__Work instruction__
Go through the entries, filter for the word "slip", and copy every line that has it.

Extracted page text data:
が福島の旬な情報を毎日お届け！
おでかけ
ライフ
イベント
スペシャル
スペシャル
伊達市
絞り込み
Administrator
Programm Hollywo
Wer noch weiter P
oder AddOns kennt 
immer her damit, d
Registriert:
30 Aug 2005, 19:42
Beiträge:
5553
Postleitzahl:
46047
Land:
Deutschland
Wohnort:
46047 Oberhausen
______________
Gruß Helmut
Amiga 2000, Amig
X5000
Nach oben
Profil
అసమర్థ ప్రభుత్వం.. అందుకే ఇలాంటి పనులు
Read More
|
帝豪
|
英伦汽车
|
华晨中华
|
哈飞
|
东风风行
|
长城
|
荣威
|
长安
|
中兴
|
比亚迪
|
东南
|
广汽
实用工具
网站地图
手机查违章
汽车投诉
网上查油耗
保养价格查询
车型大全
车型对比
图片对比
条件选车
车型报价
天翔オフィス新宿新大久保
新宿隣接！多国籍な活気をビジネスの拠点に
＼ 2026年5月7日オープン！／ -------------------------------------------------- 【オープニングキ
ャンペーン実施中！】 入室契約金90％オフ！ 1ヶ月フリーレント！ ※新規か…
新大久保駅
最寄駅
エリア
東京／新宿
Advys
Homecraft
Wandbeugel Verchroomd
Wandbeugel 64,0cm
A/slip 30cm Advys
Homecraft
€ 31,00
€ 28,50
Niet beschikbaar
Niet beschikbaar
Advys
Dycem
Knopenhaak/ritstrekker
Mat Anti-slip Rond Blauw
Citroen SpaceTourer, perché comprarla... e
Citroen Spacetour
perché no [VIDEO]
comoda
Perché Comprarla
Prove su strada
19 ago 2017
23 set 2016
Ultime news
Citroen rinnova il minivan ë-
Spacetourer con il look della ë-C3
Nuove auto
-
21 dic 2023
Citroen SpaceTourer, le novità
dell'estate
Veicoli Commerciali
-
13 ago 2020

__Finished task__
A/slip 30cm Advys
Mat Anti-slip Rond Blauw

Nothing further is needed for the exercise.